It is now reduced to a single time Public Relationship exercise of the Government.
FEE MORATORIUM
Earlier Promise was – No additional fee shall be charged for late filing during the period of 1st April 2020 to 30th September 2020 on MCA 21 system. {Para I of that Circular}
All forms are now onwards covered under CFSS-2020 or LLPSS-2020 without the moratorium. MCA will still not charge any additional Fee. It means these forms shall be filed under CFSS-2020 filing under which amount to acceptance of default and companies shall seek immunity under the said scheme by filing Form CFSS-2020.
BOARD MEETING GAP
The gap between two consecutive meetings, maybe 180 days till 30th September 2020 but not after that. {Para I of that Circular} All Companies now need to hold meeting within 120 days of last Board meeting.

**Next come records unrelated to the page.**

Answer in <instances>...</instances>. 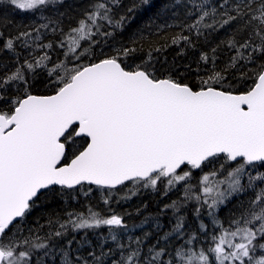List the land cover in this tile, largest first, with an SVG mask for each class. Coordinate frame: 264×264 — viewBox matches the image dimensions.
Wrapping results in <instances>:
<instances>
[{
    "label": "snow or ice",
    "instance_id": "snow-or-ice-1",
    "mask_svg": "<svg viewBox=\"0 0 264 264\" xmlns=\"http://www.w3.org/2000/svg\"><path fill=\"white\" fill-rule=\"evenodd\" d=\"M8 2L25 11L65 4V0ZM141 2L150 5V0ZM112 4L119 0H96L77 27L62 33L58 46L63 49L67 44L65 60L52 67L45 63L51 62L47 54L20 62L16 44L31 48V32H20L3 44L16 59L14 70L0 75V264H31L33 252L39 250L44 257L59 251L61 264H107L109 257L110 264H264V171H259L264 169V0H175L172 6L163 5L165 13L181 6L185 20L191 19L179 25L181 32H195L199 37L226 26L233 28L221 43L235 54L219 71L213 58V68L206 78H199L196 88L171 75L158 77L151 53L149 60L126 66L121 57L133 56L135 48L125 47L96 62L80 63L88 52L77 54L80 41L94 44L93 36L112 35L101 32L98 21L123 27L126 16L114 21ZM35 40H40L38 33ZM181 41L193 45L188 35L173 37L174 44ZM201 59L208 61L205 55ZM37 69L47 72L46 87L51 94L32 92ZM229 69H247L241 71L242 79H251L246 91L236 93L229 90L232 85L225 86L224 73ZM69 146L74 148L71 153ZM215 164L218 169L204 172ZM195 170L203 172L198 185L191 183ZM182 182L183 200L164 205L173 210L175 224L160 237L163 246L158 240L146 255H142L141 245L147 233L143 239L129 237L127 244L122 243L115 230H127L123 218L101 216L91 207L86 214L68 212L63 221L50 217L46 236L32 229L28 236L22 234L21 224L33 209L74 193L77 186L83 190L85 183L110 197L118 186L129 183L133 195L138 188L158 191L159 184L167 195ZM243 196H248L247 201ZM233 197L240 203L231 210L228 227H224L217 212ZM191 201H195L193 215L199 224L196 231L186 233L185 217L178 213ZM103 202L108 204L109 199ZM205 208L214 229L210 237L208 225L201 219ZM101 226L108 227L119 258L112 248L104 250L106 239L99 254L89 251L87 257L77 254L73 258L75 236L66 239L69 233ZM197 232L208 241L206 249H193L199 239ZM170 238L183 240L174 255L168 250ZM165 255H169L167 261L162 259ZM36 264L43 260L38 258Z\"/></svg>",
    "mask_w": 264,
    "mask_h": 264
},
{
    "label": "trees",
    "instance_id": "trees-1",
    "mask_svg": "<svg viewBox=\"0 0 264 264\" xmlns=\"http://www.w3.org/2000/svg\"><path fill=\"white\" fill-rule=\"evenodd\" d=\"M185 0H182V3ZM96 3V0H65L63 6L49 5L48 8L38 11L20 10L11 5L8 0H0V75L4 74L5 70H14L16 59L15 54L8 52L3 48L4 42L10 37H16L20 32H31L32 37L29 39L31 48L25 49L16 44V51L19 53V60L22 63L24 59L33 61L47 54L50 57V63L45 61L48 67L61 60H65L64 52L67 48H60L59 42L64 38L62 33H68L70 28L77 27L80 19L84 18L85 12L91 10V6ZM167 3L170 6L174 5L175 0H150V5H143L141 0H119V4H112V12L110 15L113 20H119L120 17L126 16V21L121 28H114L106 21H98L101 25V32H111V36H101L99 34L93 36L91 40L96 43H91L88 40L80 41L82 47L77 49V54L85 49H88L87 54L81 57L80 63L89 64L96 62L104 55H115L117 50L122 48H135L136 51L131 57H121L126 66L139 64L141 61L149 60L151 53V62L154 64L155 74L160 78H166L171 75L178 79L181 83H187L193 88H196L200 77H207L209 70L213 68V58H215L216 70H222L234 55V50H230L226 43L229 36L232 34V27H225L218 31L208 32L206 35L199 36L195 32L189 33L186 30L181 32L179 25L181 23H190L191 19L185 20V11L181 6L171 7L165 13L161 11L163 5ZM136 5L137 7L131 12L128 9ZM173 12L175 15H173ZM63 13V15H62ZM47 24V28L41 25ZM234 27V26H233ZM95 32V28H93ZM37 33L40 35V40H35ZM178 33L188 35L193 41L192 46L186 45L183 41L174 44L173 37ZM52 44L51 48H44L43 45ZM160 49V51H157ZM213 49H216L213 53ZM31 53V55H29ZM208 57L205 62L201 56ZM7 66V69L6 67ZM241 71L247 69H229L224 73L226 77L225 86L232 85L229 90L236 93L246 91L251 85V79L241 78ZM38 75L34 81L32 92L34 94H51L50 87H46L49 80L46 71L37 69ZM54 79V77L52 78ZM69 153L74 151L72 146L68 148ZM219 168V164L209 165L204 169V172H209L213 168ZM264 171V169H259ZM227 174L225 169L223 175ZM255 174V171L252 173ZM203 172L200 170L194 171V176L191 181L194 185H198ZM246 183V182H245ZM89 187L92 191L88 192ZM78 186L74 193L60 198L46 201L42 207L33 209V211L22 222L23 236L29 235V229L40 236H46L49 231L48 220L51 217L55 220L57 217L61 221L67 219L68 212H84L91 207L94 211L100 213L101 216L107 217L112 214L120 215L124 223L127 225V230L116 229V235L122 243L127 244L129 237L135 240L137 237L144 238L145 233L148 234L147 239L141 245L142 255H146L148 248L156 245L160 237L165 233L171 232L175 224L173 210L165 209V204H172L175 200H183V182L178 184L176 188L164 194L163 184H159L158 191L151 188L135 189V195L132 194V185L129 183L126 187L120 186L117 190H113V195L110 197L102 196L99 189L89 185ZM195 191H199L198 187ZM87 193V195H85ZM75 196V199L72 197ZM104 198L109 199V203L103 202ZM243 200L247 201L248 196H243ZM240 203V199L233 197L227 205H222L217 212V216L223 223L224 227H228V221L232 215L231 210L236 208ZM195 201L185 204L179 215H183L186 220L185 232L196 231L199 221L193 215ZM201 219L208 225L207 232L209 237L214 231L211 219L207 215L205 208ZM157 222L159 226L157 225ZM41 225L43 228L41 229ZM13 230H15L13 228ZM108 227L101 226L94 230H79L75 233H69L66 239H72L75 236V241L72 244V256L75 258L77 254L87 257L89 251L100 252V244L106 239L104 250L113 249L115 258H119V250L115 248L114 242L108 236ZM11 235V233H9ZM198 241L193 245L195 251H199L201 247L207 248L208 241L202 233L197 232ZM187 239V235L183 240ZM180 238L171 239L168 245L169 253L174 255L175 247L183 243ZM76 241H87L83 245L77 244ZM5 242H7L5 240ZM63 244V241L61 242ZM161 246L164 241L160 240ZM133 247L136 245L133 244ZM43 260V264H61V255L59 251L55 255L48 257L43 256V250L34 251L31 257V264H36L37 259ZM90 259V258H89ZM112 257L107 258V264H110ZM167 261L169 255L162 257Z\"/></svg>",
    "mask_w": 264,
    "mask_h": 264
},
{
    "label": "rangeland",
    "instance_id": "rangeland-1",
    "mask_svg": "<svg viewBox=\"0 0 264 264\" xmlns=\"http://www.w3.org/2000/svg\"><path fill=\"white\" fill-rule=\"evenodd\" d=\"M242 182L243 183L247 182L246 177L245 178H242Z\"/></svg>",
    "mask_w": 264,
    "mask_h": 264
},
{
    "label": "water",
    "instance_id": "water-1",
    "mask_svg": "<svg viewBox=\"0 0 264 264\" xmlns=\"http://www.w3.org/2000/svg\"><path fill=\"white\" fill-rule=\"evenodd\" d=\"M84 185H87V184L85 183ZM77 187H78V186H77ZM93 187H96V186L93 185ZM118 187H120V186H118ZM10 227H11V226H10Z\"/></svg>",
    "mask_w": 264,
    "mask_h": 264
}]
</instances>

If, the previous Board Meeting was held on or before 2nd June 2020 the due date for the next meeting was 30th September 2020, not after that.
In case of default has already committed in anticipation of ease, please check penal or compounding provisions.
DECLARATION OF COMMENCEMENT OF BUSINESS
This particular provision was without expiry date under Paragraph VII of General Circular 11/2020 dated 24th March 2020 hence perpetually applicable unless withdrawn by another circular. No further legal comments on this. Companies should enjoy 180 days extension for filing without compliance under CSFF-2020.